Il est souvent utile de reconnaître les modèles de comportements et de comprendre ce qu’ils peuvent indiquer, mais c’est très différent d’être défini par un diagnostic, ce qui selon moi, et la recherche le démontre, exacerbe souvent la honte et empêche les gens de chercher de l’aide.
Il nous faut comprendre ces tendances et ces influences, mais je trouve beaucoup plus utile, et même transformateur dans bien des cas, d’examiner les modèles de comportements par la lentille de la vulnérabilité. Par exemple, lorsque je regarde le narcissisme à travers la lentille de la vulnérabilité, je vois la peur d’être ordinaire fondée sur la honte. Je vois la crainte de ne jamais se sentir assez extraordinaire pour être remarqué, être aimable, pour appartenir ou pour cultiver le sens d’avoir un but. Parfois, le simple fait d’humaniser les problèmes jette un éclairage important sur eux, un éclairage qui s’éteint souvent dès qu’une étiquette stigmatisante est appliquée.
Cette nouvelle définition du narcissisme offre une certaine clarté et elle éclaire tant la source du problème que les solutions possibles. Je peux voir exactement comment et pourquoi davantage de gens luttent afin de trouver comment croire que ce qu’ils sont est suffisant. Je vois partout le message culturel qui dit qu’une vie ordinaire est une vie insignifiante.
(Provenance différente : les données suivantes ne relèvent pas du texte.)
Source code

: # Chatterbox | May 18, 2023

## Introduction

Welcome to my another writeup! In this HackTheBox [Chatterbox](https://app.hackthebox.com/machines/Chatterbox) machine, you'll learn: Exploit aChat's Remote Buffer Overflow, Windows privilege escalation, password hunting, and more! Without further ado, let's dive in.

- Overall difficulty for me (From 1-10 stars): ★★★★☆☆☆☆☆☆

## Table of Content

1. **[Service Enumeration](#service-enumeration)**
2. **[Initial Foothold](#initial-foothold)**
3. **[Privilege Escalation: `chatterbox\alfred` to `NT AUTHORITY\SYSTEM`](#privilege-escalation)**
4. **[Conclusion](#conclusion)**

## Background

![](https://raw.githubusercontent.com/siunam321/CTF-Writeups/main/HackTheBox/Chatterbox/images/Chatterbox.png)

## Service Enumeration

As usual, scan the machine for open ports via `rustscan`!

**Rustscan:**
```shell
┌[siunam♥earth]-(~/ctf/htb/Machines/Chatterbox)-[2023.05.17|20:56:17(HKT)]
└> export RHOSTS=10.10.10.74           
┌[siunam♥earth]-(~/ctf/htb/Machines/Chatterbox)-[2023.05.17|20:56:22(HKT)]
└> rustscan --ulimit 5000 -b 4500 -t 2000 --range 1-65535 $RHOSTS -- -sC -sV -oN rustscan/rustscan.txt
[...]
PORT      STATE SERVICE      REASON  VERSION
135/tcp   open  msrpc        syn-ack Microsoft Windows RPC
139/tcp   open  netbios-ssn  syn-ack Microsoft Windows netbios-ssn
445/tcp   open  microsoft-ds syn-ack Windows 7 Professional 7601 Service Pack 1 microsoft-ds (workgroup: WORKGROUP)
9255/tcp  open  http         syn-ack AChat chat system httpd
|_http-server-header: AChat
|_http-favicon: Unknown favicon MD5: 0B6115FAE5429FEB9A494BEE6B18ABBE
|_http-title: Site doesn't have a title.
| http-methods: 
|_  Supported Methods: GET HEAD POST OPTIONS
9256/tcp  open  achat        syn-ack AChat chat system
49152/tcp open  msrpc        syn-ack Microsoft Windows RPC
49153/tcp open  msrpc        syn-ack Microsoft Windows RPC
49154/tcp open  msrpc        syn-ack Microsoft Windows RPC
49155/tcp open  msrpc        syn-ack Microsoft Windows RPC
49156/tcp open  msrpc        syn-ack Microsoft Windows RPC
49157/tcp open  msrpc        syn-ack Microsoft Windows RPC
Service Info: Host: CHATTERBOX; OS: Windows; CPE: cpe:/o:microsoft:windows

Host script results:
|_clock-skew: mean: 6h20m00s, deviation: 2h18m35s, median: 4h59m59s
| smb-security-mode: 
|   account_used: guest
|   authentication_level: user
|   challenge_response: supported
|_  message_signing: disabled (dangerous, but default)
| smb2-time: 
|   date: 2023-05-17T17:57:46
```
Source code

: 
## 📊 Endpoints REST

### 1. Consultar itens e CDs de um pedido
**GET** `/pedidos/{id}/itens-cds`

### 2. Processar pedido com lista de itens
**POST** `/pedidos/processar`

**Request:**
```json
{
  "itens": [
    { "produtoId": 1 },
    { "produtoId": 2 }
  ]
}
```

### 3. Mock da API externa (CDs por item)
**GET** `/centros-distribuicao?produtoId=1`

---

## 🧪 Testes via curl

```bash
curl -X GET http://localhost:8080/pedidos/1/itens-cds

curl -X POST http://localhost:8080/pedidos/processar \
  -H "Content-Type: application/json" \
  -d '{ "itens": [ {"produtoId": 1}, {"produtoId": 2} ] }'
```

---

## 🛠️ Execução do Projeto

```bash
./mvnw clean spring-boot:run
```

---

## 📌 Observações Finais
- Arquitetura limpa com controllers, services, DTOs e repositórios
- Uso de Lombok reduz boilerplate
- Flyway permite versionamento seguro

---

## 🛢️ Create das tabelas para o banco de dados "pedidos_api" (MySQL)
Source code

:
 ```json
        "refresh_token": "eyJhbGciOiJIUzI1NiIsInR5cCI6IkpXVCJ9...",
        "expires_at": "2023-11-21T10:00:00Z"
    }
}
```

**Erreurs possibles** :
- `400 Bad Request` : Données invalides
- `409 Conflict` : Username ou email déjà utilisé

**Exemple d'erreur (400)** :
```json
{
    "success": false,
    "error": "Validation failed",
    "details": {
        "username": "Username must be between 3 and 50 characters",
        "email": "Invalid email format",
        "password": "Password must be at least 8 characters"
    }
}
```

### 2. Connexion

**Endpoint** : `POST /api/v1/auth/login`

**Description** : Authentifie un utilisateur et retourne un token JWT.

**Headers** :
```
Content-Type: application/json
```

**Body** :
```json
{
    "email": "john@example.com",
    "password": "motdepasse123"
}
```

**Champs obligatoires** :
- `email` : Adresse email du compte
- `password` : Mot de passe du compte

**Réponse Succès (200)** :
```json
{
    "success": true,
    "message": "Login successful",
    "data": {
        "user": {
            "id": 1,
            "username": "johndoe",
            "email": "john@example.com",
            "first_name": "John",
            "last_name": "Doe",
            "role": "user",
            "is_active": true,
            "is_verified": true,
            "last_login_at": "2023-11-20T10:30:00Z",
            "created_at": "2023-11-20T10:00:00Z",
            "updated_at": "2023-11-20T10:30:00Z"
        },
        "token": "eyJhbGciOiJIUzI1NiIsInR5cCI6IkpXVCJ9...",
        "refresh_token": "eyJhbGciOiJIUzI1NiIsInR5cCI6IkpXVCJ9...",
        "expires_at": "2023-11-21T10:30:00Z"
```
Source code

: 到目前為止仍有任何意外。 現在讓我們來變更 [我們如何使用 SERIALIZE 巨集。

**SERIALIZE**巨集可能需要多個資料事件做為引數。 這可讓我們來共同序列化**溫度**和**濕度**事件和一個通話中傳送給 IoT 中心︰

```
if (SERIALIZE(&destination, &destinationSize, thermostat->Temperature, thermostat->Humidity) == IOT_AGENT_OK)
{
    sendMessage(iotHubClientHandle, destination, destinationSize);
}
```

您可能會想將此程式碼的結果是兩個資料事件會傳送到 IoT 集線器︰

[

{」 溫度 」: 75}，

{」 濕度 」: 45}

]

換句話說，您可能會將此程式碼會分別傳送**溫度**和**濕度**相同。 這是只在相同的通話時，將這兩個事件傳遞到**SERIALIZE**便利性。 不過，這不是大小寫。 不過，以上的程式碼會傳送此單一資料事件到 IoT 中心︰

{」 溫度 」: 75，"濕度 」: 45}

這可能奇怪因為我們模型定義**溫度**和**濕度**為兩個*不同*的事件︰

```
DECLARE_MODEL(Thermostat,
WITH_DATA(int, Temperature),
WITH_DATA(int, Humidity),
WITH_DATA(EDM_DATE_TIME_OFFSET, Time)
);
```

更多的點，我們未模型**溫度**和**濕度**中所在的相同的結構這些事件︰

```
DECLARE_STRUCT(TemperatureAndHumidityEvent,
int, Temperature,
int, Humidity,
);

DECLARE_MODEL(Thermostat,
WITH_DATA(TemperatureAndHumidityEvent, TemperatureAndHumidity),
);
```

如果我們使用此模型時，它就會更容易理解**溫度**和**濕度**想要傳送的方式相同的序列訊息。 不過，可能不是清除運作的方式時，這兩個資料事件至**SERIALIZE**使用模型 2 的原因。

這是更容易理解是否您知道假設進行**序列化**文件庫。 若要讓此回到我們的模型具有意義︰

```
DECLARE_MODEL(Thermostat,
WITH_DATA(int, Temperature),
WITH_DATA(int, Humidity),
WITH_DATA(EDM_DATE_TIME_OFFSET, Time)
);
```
Et je vois que les enfants qui grandissent avec une ration régulière de téléréalité, de culture de la célébrité et de médias sociaux non supervisés peuvent absorber ce message et développer un sens absolument biaisé du monde. Je vaux seulement le nombre de « likes » que je reçois sur Facebook ou Instagram.
Parce que nous sommes tous vulnérables au message qui alimente ces comportements, cette nouvelle lentille élimine l’élément du nous-contre-ces-satanés-narcissiques. Je sais que le profond désir de croire que ce que je fais importe et comme il est facile de le confondre avec l’ambition d’être extraordinaire. Je sais combien il est séduisant d’utiliser le critère de la culture de la célébrité pour mesurer la petitesse de nos vies. Je comprends aussi comment la grandiosité, le sentiment que tout nous est dû et la recherche d’admiration semblent le baume approprié pour soulager la souffrance d’être trop ordinaires et inadéquats. Oui, ces pensées et ces comportements finissent par causer plus de souffrance et plus de déconnexions, mais quand on a mal et que l’amour et l’appartenance sont en jeu, nous prenons ce que nous croyons qui nous offrira la meilleure protection.
Il y a assurément des exemples où un diagnostic peut être nécessaire si nous voulons trouver le bon traitement, mais je ne peux penser à un seul exemple où l’on ne bénéficie pas d’examiner également la lutte par la lentille de la vulnérabilité. On peut toujours apprendre quelque chose en réfléchissant aux questions suivantes :
- Quels sont les messages et les attentes qui définissent notre culture et comment la culture influence-t-elle nos comportements ?
- Comment nos luttes et nos comportements sont-ils liés à nous protéger nous-mêmes ?
- Comment nos comportements, nos pensées et nos émotions sont-ils liés à la vulnérabilité et au besoin d’un profond sentiment de notre valeur ?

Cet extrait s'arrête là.